Brandeis Graduate Professional Studies

Marketing 101: What’s Push versus Pull?

February 25, 2020

Dock looking out at the water during sunset

This post was written by Steven Dupree, Chair of the Digital Marketing and Design program at Brandeis GPS.

Fishing on Ashumet Pond is one of the most relaxing things in the world. But good luck catching anything! Unless you’re Kevin. Kevin loves fish, he wears fish shirts, he puts fish bumper stickers on his car. Kevin once researched whether a surplus of carbon dioxide causes cataracts in fish. And Kevin catches fish when he wants to.

The way I see it, there are two ways I can someday snag fish like Kevin (besides trading in my Brandeis mathematics degree for marine biology, of course):

  1. Improve fishing skill
  2. Add fish to pond

Step One: Pull

Hopefully, your product or service already has an audience out there.

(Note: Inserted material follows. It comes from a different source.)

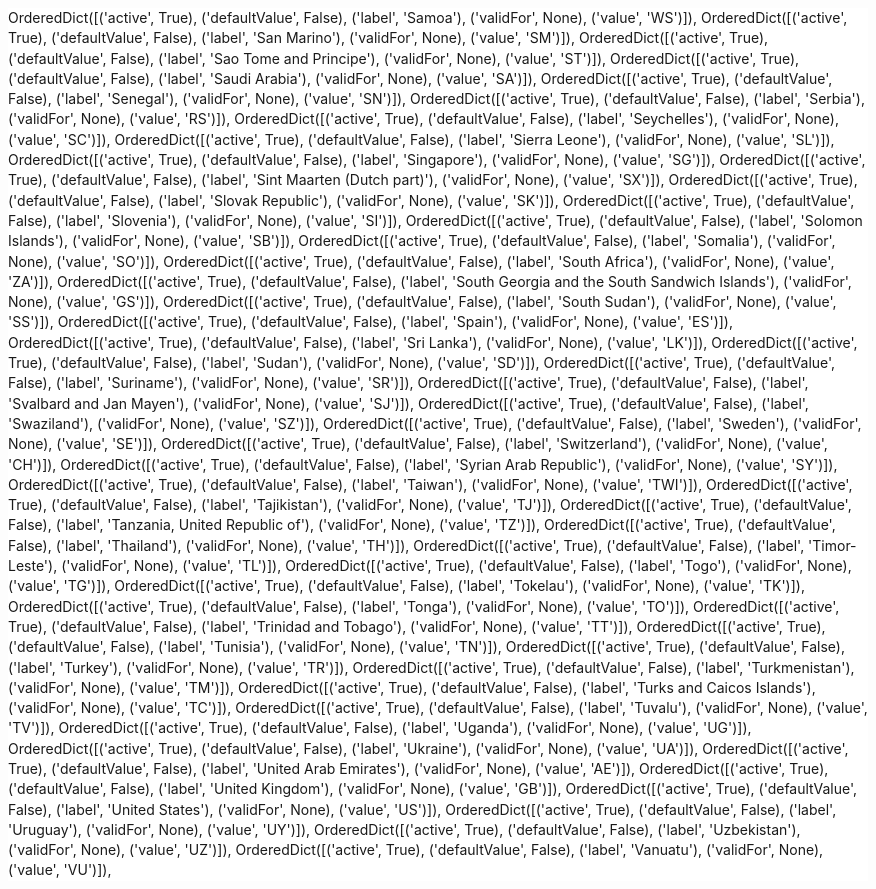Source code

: OrderedDict([('active', True), ('defaultValue', False), ('label', 'Samoa'), ('validFor', None), ('value', 'WS')]), OrderedDict([('active', True), ('defaultValue', False), ('label', 'San Marino'), ('validFor', None), ('value', 'SM')]), OrderedDict([('active', True), ('defaultValue', False), ('label', 'Sao Tome and Principe'), ('validFor', None), ('value', 'ST')]), OrderedDict([('active', True), ('defaultValue', False), ('label', 'Saudi Arabia'), ('validFor', None), ('value', 'SA')]), OrderedDict([('active', True), ('defaultValue', False), ('label', 'Senegal'), ('validFor', None), ('value', 'SN')]), OrderedDict([('active', True), ('defaultValue', False), ('label', 'Serbia'), ('validFor', None), ('value', 'RS')]), OrderedDict([('active', True), ('defaultValue', False), ('label', 'Seychelles'), ('validFor', None), ('value', 'SC')]), OrderedDict([('active', True), ('defaultValue', False), ('label', 'Sierra Leone'), ('validFor', None), ('value', 'SL')]), OrderedDict([('active', True), ('defaultValue', False), ('label', 'Singapore'), ('validFor', None), ('value', 'SG')]), OrderedDict([('active', True), ('defaultValue', False), ('label', 'Sint Maarten (Dutch part)'), ('validFor', None), ('value', 'SX')]), OrderedDict([('active', True), ('defaultValue', False), ('label', 'Slovak Republic'), ('validFor', None), ('value', 'SK')]), OrderedDict([('active', True), ('defaultValue', False), ('label', 'Slovenia'), ('validFor', None), ('value', 'SI')]), OrderedDict([('active', True), ('defaultValue', False), ('label', 'Solomon Islands'), ('validFor', None), ('value', 'SB')]), OrderedDict([('active', True), ('defaultValue', False), ('label', 'Somalia'), ('validFor', None), ('value', 'SO')]), OrderedDict([('active', True), ('defaultValue', False), ('label', 'South Africa'), ('validFor', None), ('value', 'ZA')]), OrderedDict([('active', True), ('defaultValue', False), ('label', 'South Georgia and the South Sandwich Islands'), ('validFor', None), ('value', 'GS')]), OrderedDict([('active', True), ('defaultValue', False), ('label', 'South Sudan'), ('validFor', None), ('value', 'SS')]), OrderedDict([('active', True), ('defaultValue', False), ('label', 'Spain'), ('validFor', None), ('value', 'ES')]), OrderedDict([('active', True), ('defaultValue', False), ('label', 'Sri Lanka'), ('validFor', None), ('value', 'LK')]), OrderedDict([('active', True), ('defaultValue', False), ('label', 'Sudan'), ('validFor', None), ('value', 'SD')]), OrderedDict([('active', True), ('defaultValue', False), ('label', 'Suriname'), ('validFor', None), ('value', 'SR')]), OrderedDict([('active', True), ('defaultValue', False), ('label', 'Svalbard and Jan Mayen'), ('validFor', None), ('value', 'SJ')]), OrderedDict([('active', True), ('defaultValue', False), ('label', 'Swaziland'), ('validFor', None), ('value', 'SZ')]), OrderedDict([('active', True), ('defaultValue', False), ('label', 'Sweden'), ('validFor', None), ('value', 'SE')]), OrderedDict([('active', True), ('defaultValue', False), ('label', 'Switzerland'), ('validFor', None), ('value', 'CH')]), OrderedDict([('active', True), ('defaultValue', False), ('label', 'Syrian Arab Republic'), ('validFor', None), ('value', 'SY')]), OrderedDict([('active', True), ('defaultValue', False), ('label', 'Taiwan'), ('validFor', None), ('value', 'TWI')]), OrderedDict([('active', True), ('defaultValue', False), ('label', 'Tajikistan'), ('validFor', None), ('value', 'TJ')]), OrderedDict([('active', True), ('defaultValue', False), ('label', 'Tanzania, United Republic of'), ('validFor', None), ('value', 'TZ')]), OrderedDict([('active', True), ('defaultValue', False), ('label', 'Thailand'), ('validFor', None), ('value', 'TH')]), OrderedDict([('active', True), ('defaultValue', False), ('label', 'Timor-Leste'), ('validFor', None), ('value', 'TL')]), OrderedDict([('active', True), ('defaultValue', False), ('label', 'Togo'), ('validFor', None), ('value', 'TG')]), OrderedDict([('active', True), ('defaultValue', False), ('label', 'Tokelau'), ('validFor', None), ('value', 'TK')]), OrderedDict([('active', True), ('defaultValue', False), ('label', 'Tonga'), ('validFor', None), ('value', 'TO')]), OrderedDict([('active', True), ('defaultValue', False), ('label', 'Trinidad and Tobago'), ('validFor', None), ('value', 'TT')]), OrderedDict([('active', True), ('defaultValue', False), ('label', 'Tunisia'), ('validFor', None), ('value', 'TN')]), OrderedDict([('active', True), ('defaultValue', False), ('label', 'Turkey'), ('validFor', None), ('value', 'TR')]), OrderedDict([('active', True), ('defaultValue', False), ('label', 'Turkmenistan'), ('validFor', None), ('value', 'TM')]), OrderedDict([('active', True), ('defaultValue', False), ('label', 'Turks and Caicos Islands'), ('validFor', None), ('value', 'TC')]), OrderedDict([('active', True), ('defaultValue', False), ('label', 'Tuvalu'), ('validFor', None), ('value', 'TV')]), OrderedDict([('active', True), ('defaultValue', False), ('label', 'Uganda'), ('validFor', None), ('value', 'UG')]), OrderedDict([('active', True), ('defaultValue', False), ('label', 'Ukraine'), ('validFor', None), ('value', 'UA')]), OrderedDict([('active', True), ('defaultValue', False), ('label', 'United Arab Emirates'), ('validFor', None), ('value', 'AE')]), OrderedDict([('active', True), ('defaultValue', False), ('label', 'United Kingdom'), ('validFor', None), ('value', 'GB')]), OrderedDict([('active', True), ('defaultValue', False), ('label', 'United States'), ('validFor', None), ('value', 'US')]), OrderedDict([('active', True), ('defaultValue', False), ('label', 'Uruguay'), ('validFor', None), ('value', 'UY')]), OrderedDict([('active', True), ('defaultValue', False), ('label', 'Uzbekistan'), ('validFor', None), ('value', 'UZ')]), OrderedDict([('active', True), ('defaultValue', False), ('label', 'Vanuatu'), ('validFor', None), ('value', 'VU')]),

They’re looking for you. It’s your responsibility to make customer value as available as possible. Find prospects wherever they are and meet their demand.

When I worked at LogMeIn, we coined the term “active seekers” to describe this population. These are the hungry folk. The old lawnmower broke and they’re searching for “John Deere riding mower” so they don’t have to collect and dump lawn clippings.

Pull marketing starts with search-based advertising (Google Ads) but it doesn’t end there. If you offer a niche consumer product or a B2B product, there may be digital marketplaces or directories where you want to be. Signs for bananas where the monkeys are famished.

Pull marketing (alternatively known as inbound marketing, demand harvesting) has two advantages: it’s relatively cheap and it converts quickly. The primary drawback? You can do a limited amount of pull marketing before you hit some invisible wall.

Ok, let’s suppose I’ve practiced casting my fishing rod. I know how to tie a fly. But the fish still don’t bite! What now?

Step Two: Push

You may need to stock the pond.

If you’re solving a pain point that customers don’t even know they have, then you may not have much of an audience (yet). And even if they know the pain point all too well, your audience may have trouble discovering you if they are not searching.

Push marketing (alternatively known as outbound marketing, demand generation) includes the vast majority of online and offline media: newsletters, display advertising, Facebook ads, most social media, billboards, door hangers, and sides of buses…to name a few.

Why are there so many more channels for push advertising? After all, the unit economics are typically more expensive than pull advertising. It takes longer to convert dollars into customers due to that nuisance of “educating” the customer. Why not invest 100% in paid search? Well, you simply may not be able to.

Push marketing, in contrast to pull, is virtually unlimited. Advertisers desperately need customers, publishers will gladly take your money, and all the while your target audience will do whatever they feel like. Success depends on delivering the right message to the right customer at the right time. Good push marketing does just that.

One year, they stocked Ashumet Pond with extra trout. I’m still a novice fisherman but I managed to catch one or two.

If Pull and Push Don’t Work?

Even if your audience doesn’t know or care about your product or service, you mustn’t lose hope. It may be costly to acquire customers and difficult to demonstrate positive return-on-investment “ROI” in the early days. But it won’t always be this way.

Ask yourself: can an “active seeker” population develop as your early customers share their experiences with your product or service–thus enabling you to add pull marketing to your mix? Rising demand for your product or service generates inbound interest. This enables pull marketing and defrays your acquisition costs.

Or: will it become prohibitively expensive to rise above the noise–as competitors enter and your target market evolves? Customer education is always an option, but it’s expensive. You can do as much push marketing as you need if only you have an unlimited budget. Success still depends upon how receptive customers are to the value you provide.

Rule of Thumb

In marketing and fishing, as in skeet shooting: pull first, then push!


Steven Dupree is chair of the MS in Digital Marketing and Design program at Brandeis Graduate Professional Studies. In his day job, Steven is VP, Marketing at Amava, a platform helping active retirees find opportunities to earn, learn, travel and more. He has previously held investing and operating roles including VP, Marketing at SoFi, the first and largest provider of student loan refinancing, and VP, Online Marketing Operations at LogMeIn, an early software-as-a-service provider of remote access and collaboration tools. He mentors entrepreneurs for Endeavor Global and Reforge, and serves on the board of the Astronomical Society of the Pacific.